Given exercise: Rewrite the listing from the line containing "Q: Count the wine bottles in the wine racks." through the line containing "Count of purple bar stools: 8", both included, putting "spice containers" wherever "spice jars" appears and leaving everything else unchanged.

Data to use:

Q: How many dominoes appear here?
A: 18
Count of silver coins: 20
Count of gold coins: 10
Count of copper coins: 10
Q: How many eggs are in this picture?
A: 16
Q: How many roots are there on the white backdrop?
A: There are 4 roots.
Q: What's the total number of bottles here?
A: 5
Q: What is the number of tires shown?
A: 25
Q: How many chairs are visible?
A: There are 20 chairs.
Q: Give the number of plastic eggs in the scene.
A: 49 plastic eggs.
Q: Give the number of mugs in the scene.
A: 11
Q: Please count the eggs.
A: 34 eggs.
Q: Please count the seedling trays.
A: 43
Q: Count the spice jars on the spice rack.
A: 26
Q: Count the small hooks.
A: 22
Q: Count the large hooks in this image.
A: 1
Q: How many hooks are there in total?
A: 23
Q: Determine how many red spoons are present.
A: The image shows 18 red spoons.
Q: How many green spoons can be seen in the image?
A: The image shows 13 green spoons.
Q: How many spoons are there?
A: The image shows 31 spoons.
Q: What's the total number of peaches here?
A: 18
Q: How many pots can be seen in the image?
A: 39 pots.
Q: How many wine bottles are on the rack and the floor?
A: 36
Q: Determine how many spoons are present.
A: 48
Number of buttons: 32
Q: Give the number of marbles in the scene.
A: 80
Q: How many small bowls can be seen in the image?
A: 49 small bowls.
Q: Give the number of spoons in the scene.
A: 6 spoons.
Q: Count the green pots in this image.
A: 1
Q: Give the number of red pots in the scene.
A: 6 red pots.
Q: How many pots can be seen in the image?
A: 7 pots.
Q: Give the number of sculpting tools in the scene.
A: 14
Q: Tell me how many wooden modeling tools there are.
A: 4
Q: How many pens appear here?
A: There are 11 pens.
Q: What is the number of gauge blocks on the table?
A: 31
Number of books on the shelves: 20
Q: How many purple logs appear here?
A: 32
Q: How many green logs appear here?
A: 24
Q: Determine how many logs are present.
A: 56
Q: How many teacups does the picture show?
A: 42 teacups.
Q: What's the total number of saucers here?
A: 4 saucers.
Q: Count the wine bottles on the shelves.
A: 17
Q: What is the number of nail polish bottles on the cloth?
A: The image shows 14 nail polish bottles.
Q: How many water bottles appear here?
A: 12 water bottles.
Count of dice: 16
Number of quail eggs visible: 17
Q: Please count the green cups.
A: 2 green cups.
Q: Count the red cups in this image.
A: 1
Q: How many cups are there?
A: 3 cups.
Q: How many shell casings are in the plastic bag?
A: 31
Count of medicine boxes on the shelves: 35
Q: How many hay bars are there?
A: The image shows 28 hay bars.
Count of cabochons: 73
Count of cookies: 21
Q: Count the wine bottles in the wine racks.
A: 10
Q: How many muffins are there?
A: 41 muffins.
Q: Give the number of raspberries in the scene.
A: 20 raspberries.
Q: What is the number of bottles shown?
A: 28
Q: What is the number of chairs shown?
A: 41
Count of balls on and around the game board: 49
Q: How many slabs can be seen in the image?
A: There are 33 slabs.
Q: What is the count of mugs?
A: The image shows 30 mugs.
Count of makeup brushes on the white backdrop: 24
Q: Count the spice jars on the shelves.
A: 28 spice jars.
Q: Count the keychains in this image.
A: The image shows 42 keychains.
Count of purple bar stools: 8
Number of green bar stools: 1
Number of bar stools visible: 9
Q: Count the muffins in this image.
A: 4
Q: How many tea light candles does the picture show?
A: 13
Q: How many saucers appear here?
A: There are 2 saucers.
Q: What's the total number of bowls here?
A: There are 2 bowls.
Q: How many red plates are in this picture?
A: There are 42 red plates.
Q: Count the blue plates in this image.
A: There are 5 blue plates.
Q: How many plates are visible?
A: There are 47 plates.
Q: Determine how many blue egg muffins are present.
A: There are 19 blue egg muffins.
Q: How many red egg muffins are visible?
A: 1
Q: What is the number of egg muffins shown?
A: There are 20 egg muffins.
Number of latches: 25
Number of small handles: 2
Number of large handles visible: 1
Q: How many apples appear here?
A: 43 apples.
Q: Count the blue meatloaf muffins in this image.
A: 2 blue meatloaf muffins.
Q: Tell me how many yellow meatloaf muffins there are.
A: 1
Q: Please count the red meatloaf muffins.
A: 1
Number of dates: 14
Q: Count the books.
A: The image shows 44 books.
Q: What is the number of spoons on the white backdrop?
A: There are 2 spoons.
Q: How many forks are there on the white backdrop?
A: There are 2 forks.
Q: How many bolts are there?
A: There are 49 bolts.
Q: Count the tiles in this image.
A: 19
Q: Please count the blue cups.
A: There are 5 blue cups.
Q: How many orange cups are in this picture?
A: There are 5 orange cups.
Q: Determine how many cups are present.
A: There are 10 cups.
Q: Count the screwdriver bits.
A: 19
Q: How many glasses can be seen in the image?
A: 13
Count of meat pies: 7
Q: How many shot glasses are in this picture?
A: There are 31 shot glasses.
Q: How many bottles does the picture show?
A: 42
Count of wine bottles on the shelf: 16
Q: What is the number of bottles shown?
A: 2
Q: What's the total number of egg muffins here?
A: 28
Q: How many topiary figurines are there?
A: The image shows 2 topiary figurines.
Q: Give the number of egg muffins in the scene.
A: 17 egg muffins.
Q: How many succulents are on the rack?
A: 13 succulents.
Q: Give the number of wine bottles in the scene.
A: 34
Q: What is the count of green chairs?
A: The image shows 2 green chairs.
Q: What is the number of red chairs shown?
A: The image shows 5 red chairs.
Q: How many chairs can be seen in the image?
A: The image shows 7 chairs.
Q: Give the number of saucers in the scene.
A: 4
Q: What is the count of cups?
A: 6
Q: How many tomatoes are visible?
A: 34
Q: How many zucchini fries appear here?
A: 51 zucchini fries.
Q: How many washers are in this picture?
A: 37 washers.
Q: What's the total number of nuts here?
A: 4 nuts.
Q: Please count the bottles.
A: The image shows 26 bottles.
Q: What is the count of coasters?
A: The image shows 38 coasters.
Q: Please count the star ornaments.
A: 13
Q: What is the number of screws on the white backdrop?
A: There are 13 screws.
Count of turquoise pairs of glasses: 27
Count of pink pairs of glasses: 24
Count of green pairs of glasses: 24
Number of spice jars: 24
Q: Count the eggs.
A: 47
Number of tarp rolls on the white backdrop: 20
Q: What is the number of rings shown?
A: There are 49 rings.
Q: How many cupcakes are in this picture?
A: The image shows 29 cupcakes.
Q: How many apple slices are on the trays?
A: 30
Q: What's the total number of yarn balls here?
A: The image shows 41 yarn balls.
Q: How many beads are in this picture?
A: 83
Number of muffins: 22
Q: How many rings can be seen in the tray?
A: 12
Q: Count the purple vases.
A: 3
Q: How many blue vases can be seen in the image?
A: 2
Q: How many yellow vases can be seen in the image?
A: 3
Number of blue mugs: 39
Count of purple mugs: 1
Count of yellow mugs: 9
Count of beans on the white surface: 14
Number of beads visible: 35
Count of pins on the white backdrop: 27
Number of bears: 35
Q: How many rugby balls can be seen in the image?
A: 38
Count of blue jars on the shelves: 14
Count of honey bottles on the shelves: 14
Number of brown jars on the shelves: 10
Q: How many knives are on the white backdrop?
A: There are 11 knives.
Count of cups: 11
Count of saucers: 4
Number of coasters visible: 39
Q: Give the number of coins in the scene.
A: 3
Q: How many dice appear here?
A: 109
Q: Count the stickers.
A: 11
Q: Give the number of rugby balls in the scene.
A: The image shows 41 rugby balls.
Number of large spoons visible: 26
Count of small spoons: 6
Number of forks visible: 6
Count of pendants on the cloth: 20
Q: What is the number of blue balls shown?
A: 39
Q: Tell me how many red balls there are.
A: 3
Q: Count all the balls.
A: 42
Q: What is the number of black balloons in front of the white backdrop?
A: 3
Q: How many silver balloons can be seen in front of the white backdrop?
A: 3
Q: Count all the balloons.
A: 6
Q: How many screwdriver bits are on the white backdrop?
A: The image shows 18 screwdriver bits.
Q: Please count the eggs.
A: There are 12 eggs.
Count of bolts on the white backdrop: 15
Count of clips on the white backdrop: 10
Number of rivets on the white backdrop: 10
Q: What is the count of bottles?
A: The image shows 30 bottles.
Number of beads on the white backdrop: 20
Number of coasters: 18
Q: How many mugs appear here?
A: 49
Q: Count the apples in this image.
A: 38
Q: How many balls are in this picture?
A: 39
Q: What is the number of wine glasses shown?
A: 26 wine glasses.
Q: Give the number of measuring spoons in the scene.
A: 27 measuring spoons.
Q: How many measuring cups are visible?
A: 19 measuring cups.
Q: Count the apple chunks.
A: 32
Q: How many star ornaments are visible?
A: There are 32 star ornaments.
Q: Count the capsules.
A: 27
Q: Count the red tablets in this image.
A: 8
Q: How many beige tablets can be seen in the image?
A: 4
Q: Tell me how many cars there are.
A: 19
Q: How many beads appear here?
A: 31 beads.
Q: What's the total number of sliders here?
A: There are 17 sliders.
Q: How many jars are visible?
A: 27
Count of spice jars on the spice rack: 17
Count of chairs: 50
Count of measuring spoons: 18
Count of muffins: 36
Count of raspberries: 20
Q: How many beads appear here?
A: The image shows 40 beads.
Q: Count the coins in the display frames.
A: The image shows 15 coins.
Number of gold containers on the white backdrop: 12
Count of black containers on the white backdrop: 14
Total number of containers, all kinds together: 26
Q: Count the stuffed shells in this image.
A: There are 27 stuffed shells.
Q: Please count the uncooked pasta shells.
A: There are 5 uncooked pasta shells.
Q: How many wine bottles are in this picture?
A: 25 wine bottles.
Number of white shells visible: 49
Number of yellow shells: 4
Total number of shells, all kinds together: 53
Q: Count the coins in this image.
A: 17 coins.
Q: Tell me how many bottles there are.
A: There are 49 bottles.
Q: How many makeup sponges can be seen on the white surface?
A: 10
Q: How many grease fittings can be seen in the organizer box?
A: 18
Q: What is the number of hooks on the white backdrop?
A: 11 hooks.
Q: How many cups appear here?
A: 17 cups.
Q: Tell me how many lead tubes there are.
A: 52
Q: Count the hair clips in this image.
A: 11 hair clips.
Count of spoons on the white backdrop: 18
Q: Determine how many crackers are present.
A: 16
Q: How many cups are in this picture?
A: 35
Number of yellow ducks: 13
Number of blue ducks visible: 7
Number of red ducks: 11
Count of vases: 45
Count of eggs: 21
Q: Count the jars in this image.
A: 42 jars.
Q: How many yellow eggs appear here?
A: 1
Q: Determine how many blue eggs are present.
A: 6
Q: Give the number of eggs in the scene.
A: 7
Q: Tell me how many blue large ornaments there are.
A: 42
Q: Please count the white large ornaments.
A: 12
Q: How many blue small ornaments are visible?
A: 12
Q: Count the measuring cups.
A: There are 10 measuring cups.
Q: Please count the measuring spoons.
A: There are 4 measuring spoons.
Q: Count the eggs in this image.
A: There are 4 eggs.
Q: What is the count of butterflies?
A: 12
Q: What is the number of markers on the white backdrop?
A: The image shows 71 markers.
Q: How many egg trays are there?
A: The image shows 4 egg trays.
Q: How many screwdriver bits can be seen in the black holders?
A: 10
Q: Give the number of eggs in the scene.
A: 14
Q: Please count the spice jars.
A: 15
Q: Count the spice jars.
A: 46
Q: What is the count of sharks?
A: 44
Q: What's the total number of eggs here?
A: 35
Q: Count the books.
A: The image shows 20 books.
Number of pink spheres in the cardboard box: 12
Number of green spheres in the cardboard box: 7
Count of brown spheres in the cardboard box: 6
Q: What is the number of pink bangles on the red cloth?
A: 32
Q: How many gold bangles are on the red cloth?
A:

Correct output:
Q: Count the wine bottles in the wine racks.
A: 10
Q: How many muffins are there?
A: 41 muffins.
Q: Give the number of raspberries in the scene.
A: 20 raspberries.
Q: What is the number of bottles shown?
A: 28
Q: What is the number of chairs shown?
A: 41
Count of balls on and around the game board: 49
Q: How many slabs can be seen in the image?
A: There are 33 slabs.
Q: What is the count of mugs?
A: The image shows 30 mugs.
Count of makeup brushes on the white backdrop: 24
Q: Count the spice containers on the shelves.
A: 28 spice containers.
Q: Count the keychains in this image.
A: The image shows 42 keychains.
Count of purple bar stools: 8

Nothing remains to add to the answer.